(Mask labeling examples)
☆ ☆ ☆
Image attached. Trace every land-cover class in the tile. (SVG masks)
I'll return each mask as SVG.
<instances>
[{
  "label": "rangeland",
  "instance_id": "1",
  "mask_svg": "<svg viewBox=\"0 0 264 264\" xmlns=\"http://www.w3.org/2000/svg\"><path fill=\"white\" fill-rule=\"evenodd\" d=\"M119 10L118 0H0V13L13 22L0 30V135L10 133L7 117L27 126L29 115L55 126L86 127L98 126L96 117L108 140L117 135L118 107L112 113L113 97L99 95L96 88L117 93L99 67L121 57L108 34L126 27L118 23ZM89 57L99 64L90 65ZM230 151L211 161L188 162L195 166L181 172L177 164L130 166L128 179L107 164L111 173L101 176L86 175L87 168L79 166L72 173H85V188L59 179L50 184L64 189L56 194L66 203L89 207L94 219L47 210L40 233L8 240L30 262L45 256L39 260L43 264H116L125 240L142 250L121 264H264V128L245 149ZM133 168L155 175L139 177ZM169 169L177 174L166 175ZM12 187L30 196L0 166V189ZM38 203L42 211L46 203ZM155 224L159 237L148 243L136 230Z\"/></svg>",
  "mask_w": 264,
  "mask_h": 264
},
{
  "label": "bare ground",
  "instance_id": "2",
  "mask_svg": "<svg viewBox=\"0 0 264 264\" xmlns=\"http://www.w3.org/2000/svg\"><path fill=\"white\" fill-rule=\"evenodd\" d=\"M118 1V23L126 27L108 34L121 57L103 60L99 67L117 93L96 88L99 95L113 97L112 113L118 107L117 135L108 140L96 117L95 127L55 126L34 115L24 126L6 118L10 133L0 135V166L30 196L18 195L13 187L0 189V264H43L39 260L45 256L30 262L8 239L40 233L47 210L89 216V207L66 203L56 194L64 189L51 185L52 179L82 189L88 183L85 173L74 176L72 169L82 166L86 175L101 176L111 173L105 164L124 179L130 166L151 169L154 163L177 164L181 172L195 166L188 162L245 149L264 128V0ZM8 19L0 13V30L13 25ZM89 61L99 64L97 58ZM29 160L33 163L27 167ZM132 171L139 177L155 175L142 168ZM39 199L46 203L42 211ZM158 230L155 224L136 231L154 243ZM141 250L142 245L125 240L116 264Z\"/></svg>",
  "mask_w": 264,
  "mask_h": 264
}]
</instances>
☆ ☆ ☆
Aim —
Can you reproduce the records above, substituting "scene" for "tile" and leaving everything else unchanged?

Final answer —
Image attached. Trace every land-cover class in the scene. (SVG masks)
I'll return each mask as SVG.
<instances>
[{
  "label": "rangeland",
  "instance_id": "1",
  "mask_svg": "<svg viewBox=\"0 0 264 264\" xmlns=\"http://www.w3.org/2000/svg\"><path fill=\"white\" fill-rule=\"evenodd\" d=\"M119 10L118 0H0V13L13 22L0 30V135L10 133L7 117L27 126L29 115L55 126L86 127L98 126L96 117L108 140L117 135L118 107L112 113L113 97L99 95L96 88L117 93L99 67L121 57L108 34L126 27L118 23ZM89 57L99 64L90 65ZM230 151L211 161L188 162L195 166L181 172L177 164L130 166L128 179L107 164L111 173L101 176L86 175L87 168L79 166L72 173H85V188L59 179L50 184L64 189L56 194L66 203L89 207L94 219L47 210L40 233L8 240L30 262L45 256L39 260L43 264H116L125 240L142 250L121 264H264V128L245 149ZM133 168L155 175L139 177ZM169 169L177 174L166 175ZM12 187L30 196L0 166V189ZM38 203L42 211L46 203ZM155 224L159 237L148 243L136 230Z\"/></svg>",
  "mask_w": 264,
  "mask_h": 264
},
{
  "label": "bare ground",
  "instance_id": "2",
  "mask_svg": "<svg viewBox=\"0 0 264 264\" xmlns=\"http://www.w3.org/2000/svg\"><path fill=\"white\" fill-rule=\"evenodd\" d=\"M118 1V23L126 27L108 34L121 57L103 60L99 67L117 93L96 88L99 95L113 97L112 113L118 107L117 135L108 140L96 117L95 127L55 126L34 115L24 126L6 118L10 133L0 135V166L30 196L18 195L13 187L0 189V264H43L39 260L45 256L30 262L8 239L40 233L47 210L89 216V207L66 203L56 194L64 189L51 185L52 179L82 189L88 183L85 173L74 176L72 169L82 166L86 175L101 176L111 173L105 164L124 179L130 166L151 169L154 163L177 164L181 172L195 166L188 162L245 149L264 128V0ZM8 19L0 13V30L13 25ZM89 61L99 64L97 58ZM29 160L33 163L27 167ZM132 171L139 177L155 175L142 168ZM39 199L46 203L42 211ZM158 230L155 224L136 231L154 243ZM141 250L142 245L125 240L116 264Z\"/></svg>",
  "mask_w": 264,
  "mask_h": 264
}]
</instances>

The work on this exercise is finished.